Team Wisconsin-Madison: Ocean Fuel: increased salt tolerance through glycine betaine production
Biofuels represent a potential solution to current world energy demands. Total crude oil replacement based on a 20% fuel titer and current fuel demands would require 5.6 trillion gallons of fresh water per year. Current fresh water supplies may not support this added demand. Alternatively, a sustainable approach may use a portion of the Earth’s 3.5x1020 gallons of ocean water. However, current fuel-producing organisms are unable to thrive in ocean-level osmolarities. Glycine betaine, a powerful osmoprotectant, shields organisms from salt-induced stress. Wild-type Escherichia coli can acquire glycine betaine from their surroundings or synthesize it from environmental choline. Two enzymes, glycine/sarcosine methyltransferase, and sarcosine/dimethyglycine methyltransferase, catalyze three successive methylations of glycine for de novo synthesis of glycine betaine. Here, we demonstrate an engineered E. coli with an increased growth rate under salt induced stress. We highlight utility by demonstrating the improved growth of fuel producing bacteria in ocean water.
Team Yeshiva_NYC: Spatially encoding temporal information: using diffusional escape of periplasmic reporter proteins as a clock.
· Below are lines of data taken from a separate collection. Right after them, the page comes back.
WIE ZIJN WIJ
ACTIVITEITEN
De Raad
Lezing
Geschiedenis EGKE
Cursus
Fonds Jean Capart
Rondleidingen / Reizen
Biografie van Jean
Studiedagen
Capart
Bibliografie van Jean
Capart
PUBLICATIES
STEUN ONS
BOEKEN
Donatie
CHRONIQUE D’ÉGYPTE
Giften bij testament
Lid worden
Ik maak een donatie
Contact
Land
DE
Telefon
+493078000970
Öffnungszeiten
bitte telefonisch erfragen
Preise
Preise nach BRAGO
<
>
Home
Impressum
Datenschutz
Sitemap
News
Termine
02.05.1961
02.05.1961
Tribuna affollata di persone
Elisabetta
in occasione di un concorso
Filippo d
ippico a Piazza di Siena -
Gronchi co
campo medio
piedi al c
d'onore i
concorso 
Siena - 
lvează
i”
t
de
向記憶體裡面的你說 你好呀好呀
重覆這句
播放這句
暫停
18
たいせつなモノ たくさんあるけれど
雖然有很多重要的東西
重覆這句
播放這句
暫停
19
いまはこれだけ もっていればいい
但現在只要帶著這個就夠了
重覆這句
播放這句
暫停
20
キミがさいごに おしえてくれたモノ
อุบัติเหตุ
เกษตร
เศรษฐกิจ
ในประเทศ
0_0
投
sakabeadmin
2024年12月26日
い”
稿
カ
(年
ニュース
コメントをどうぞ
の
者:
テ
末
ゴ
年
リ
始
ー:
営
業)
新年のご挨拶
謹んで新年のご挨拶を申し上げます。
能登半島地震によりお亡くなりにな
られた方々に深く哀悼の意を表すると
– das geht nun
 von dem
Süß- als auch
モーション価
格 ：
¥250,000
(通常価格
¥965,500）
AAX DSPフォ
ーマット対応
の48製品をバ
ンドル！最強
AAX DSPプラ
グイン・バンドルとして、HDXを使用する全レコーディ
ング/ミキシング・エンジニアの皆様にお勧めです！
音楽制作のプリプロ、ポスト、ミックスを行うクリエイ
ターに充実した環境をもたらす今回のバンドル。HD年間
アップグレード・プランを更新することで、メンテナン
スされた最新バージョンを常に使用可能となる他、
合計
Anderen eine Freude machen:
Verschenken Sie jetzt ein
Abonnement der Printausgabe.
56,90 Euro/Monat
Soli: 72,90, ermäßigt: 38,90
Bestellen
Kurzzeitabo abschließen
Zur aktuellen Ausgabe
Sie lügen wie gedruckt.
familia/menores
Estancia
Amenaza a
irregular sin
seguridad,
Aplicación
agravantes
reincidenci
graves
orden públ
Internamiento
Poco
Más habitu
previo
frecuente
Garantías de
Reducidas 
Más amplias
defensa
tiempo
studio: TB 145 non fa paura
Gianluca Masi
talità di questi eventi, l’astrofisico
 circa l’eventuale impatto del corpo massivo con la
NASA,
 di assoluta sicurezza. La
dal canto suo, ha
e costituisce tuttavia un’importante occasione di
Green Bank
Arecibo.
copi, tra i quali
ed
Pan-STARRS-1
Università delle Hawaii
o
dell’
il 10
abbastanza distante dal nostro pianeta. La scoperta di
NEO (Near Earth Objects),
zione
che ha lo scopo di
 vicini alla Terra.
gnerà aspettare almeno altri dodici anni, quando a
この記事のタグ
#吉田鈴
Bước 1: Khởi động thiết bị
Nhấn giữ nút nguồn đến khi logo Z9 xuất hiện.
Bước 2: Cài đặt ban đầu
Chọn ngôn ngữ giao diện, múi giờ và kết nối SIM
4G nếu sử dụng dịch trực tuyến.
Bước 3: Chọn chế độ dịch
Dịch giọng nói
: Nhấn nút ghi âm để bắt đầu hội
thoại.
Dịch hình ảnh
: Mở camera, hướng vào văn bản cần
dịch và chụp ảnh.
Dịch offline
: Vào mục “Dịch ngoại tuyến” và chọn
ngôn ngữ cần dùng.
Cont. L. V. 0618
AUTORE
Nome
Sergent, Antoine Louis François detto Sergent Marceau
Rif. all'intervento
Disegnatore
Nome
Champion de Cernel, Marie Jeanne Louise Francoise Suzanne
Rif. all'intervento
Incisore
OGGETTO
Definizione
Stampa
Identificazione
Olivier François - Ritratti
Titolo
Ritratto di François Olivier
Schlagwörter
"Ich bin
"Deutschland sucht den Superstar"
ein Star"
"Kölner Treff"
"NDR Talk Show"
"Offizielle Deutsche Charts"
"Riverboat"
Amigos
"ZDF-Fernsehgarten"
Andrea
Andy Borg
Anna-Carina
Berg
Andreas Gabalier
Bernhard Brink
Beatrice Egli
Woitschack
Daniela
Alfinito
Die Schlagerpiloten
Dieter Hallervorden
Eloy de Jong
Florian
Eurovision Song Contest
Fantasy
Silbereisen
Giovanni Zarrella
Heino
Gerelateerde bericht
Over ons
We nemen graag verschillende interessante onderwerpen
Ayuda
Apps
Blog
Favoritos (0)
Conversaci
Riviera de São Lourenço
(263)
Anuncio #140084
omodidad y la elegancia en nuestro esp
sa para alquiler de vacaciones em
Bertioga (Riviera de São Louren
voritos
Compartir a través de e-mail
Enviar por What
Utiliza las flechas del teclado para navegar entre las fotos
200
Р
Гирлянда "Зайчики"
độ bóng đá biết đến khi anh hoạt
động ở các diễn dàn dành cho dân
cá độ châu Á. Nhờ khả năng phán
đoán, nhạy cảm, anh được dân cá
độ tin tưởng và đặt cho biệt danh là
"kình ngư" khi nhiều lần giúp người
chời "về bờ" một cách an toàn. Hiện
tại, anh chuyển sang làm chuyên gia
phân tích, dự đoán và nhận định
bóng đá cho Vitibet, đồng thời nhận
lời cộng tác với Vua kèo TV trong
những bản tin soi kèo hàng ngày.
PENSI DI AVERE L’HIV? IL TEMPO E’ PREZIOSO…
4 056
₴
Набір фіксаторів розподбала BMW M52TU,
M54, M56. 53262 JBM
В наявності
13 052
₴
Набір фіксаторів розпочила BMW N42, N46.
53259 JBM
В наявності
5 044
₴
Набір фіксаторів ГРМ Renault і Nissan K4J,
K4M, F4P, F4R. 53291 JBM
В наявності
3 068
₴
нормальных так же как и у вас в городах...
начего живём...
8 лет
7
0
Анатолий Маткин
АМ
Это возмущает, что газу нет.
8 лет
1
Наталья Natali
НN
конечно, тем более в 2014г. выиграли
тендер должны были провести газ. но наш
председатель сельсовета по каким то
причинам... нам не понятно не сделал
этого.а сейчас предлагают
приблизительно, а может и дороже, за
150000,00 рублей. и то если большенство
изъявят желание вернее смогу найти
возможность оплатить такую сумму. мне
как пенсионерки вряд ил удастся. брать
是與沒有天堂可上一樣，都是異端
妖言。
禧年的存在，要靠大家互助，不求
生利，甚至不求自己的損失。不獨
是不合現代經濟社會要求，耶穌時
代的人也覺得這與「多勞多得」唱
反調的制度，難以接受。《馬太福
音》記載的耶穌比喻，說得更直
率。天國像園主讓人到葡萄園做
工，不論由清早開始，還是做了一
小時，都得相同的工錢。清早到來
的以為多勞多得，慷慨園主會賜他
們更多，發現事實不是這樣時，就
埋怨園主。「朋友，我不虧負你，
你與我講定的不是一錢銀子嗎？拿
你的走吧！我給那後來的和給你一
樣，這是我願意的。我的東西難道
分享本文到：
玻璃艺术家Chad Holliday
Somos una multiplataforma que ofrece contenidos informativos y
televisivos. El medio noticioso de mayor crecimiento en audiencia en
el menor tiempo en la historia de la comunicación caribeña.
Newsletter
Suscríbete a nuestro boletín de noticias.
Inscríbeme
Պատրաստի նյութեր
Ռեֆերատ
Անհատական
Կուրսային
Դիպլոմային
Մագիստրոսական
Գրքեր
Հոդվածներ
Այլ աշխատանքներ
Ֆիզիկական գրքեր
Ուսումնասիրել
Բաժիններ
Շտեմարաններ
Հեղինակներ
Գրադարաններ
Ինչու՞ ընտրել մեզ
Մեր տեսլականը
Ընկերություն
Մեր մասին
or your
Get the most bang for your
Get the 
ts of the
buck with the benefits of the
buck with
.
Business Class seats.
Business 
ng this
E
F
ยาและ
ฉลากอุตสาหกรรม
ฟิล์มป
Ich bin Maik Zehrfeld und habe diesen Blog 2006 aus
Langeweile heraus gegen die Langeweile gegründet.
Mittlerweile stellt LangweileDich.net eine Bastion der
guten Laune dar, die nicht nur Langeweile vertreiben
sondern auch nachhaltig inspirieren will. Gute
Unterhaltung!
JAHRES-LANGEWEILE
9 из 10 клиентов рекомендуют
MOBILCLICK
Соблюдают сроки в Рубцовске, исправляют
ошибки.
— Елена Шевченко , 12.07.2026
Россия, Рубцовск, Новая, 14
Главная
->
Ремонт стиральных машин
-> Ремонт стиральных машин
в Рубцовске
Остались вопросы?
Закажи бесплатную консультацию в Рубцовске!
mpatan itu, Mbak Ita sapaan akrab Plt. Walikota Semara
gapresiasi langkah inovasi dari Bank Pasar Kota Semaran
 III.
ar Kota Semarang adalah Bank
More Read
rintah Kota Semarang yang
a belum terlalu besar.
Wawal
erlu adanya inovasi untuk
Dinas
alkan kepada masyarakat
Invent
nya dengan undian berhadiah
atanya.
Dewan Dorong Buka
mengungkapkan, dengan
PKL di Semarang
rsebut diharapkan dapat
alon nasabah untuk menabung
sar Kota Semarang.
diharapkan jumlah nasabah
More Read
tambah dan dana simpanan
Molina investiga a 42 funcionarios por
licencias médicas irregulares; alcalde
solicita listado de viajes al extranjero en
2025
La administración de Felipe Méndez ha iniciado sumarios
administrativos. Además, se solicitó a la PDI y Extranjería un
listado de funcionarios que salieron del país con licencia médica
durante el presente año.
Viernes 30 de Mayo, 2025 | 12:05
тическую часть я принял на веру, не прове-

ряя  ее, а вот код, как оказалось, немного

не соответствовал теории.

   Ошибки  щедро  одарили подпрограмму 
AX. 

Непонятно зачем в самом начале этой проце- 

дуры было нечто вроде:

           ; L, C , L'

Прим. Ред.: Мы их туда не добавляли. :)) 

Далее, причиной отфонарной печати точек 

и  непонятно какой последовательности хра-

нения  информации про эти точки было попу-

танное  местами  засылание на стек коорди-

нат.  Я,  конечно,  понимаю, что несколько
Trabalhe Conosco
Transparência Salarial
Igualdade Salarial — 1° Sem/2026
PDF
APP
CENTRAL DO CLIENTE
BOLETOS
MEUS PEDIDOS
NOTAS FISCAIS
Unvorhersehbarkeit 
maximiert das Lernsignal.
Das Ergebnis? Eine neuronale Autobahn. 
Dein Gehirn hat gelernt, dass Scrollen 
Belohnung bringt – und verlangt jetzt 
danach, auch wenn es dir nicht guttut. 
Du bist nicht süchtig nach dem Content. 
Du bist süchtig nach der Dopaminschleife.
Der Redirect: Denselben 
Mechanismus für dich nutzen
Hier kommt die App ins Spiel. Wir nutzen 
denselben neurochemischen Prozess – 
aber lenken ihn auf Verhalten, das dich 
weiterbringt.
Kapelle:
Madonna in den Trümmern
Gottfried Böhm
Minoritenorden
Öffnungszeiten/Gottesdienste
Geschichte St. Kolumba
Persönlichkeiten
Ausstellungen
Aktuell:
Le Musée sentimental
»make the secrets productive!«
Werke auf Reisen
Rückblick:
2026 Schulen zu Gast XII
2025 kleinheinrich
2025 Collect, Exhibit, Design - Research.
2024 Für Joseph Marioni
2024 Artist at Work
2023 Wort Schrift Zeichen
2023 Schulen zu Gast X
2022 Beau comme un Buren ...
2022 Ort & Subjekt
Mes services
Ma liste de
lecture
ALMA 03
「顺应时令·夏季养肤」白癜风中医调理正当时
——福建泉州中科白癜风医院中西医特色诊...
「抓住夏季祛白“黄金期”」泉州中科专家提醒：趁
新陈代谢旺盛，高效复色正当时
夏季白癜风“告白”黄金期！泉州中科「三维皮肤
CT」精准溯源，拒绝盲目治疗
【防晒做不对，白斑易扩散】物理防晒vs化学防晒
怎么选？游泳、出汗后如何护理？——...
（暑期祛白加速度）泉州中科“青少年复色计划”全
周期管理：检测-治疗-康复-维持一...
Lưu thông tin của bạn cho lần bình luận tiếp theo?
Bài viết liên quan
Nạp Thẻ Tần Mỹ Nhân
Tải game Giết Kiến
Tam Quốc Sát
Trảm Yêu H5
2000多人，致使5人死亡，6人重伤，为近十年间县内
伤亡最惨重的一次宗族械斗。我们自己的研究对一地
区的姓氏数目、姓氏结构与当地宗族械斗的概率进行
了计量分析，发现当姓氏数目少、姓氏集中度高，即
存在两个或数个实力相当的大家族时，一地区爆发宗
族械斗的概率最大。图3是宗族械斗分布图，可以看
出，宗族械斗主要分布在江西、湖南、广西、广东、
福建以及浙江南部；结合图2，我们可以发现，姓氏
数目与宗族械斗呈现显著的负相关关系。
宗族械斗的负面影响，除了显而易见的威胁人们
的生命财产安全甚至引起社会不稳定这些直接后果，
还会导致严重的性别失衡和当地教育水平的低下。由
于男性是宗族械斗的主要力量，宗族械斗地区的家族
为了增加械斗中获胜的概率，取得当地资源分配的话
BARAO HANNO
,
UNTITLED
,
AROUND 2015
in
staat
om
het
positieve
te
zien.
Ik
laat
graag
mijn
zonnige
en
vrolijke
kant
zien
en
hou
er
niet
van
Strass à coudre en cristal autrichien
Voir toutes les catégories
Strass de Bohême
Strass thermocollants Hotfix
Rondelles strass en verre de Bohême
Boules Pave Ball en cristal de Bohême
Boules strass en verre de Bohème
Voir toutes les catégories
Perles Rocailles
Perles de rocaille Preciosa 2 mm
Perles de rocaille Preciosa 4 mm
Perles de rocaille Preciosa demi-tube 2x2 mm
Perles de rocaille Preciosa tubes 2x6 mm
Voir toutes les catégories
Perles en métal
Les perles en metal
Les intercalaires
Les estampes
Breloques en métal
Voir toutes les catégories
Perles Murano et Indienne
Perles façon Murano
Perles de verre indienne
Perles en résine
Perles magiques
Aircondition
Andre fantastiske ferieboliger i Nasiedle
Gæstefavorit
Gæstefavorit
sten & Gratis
We were inspired by iGEM projects that utilize colored or fluorescent reporter molecules. Specifically, we thought “wouldn’t it be nice to be able to leave a plate out in the field, collect it a day or two later, and be able to tell at what time the synthesis of the reporter molecules was triggered?” Ideally, protein reporters would leave the cell and diffuse through the agar, leaving a clear history of their expression. To this end, we are 1) creating a library of Sec and Tat leader sequence biobricks for directing expressed proteins to the periplasm, 2) making an E. coli expression strain with a weakened outer cell wall that leaks most of the periplasmic proteins to the environment, and 3) measuring and modeling the diffusion of small molecules and proteins in agar to ascertain the ability to derive the times and conditions under which they originated.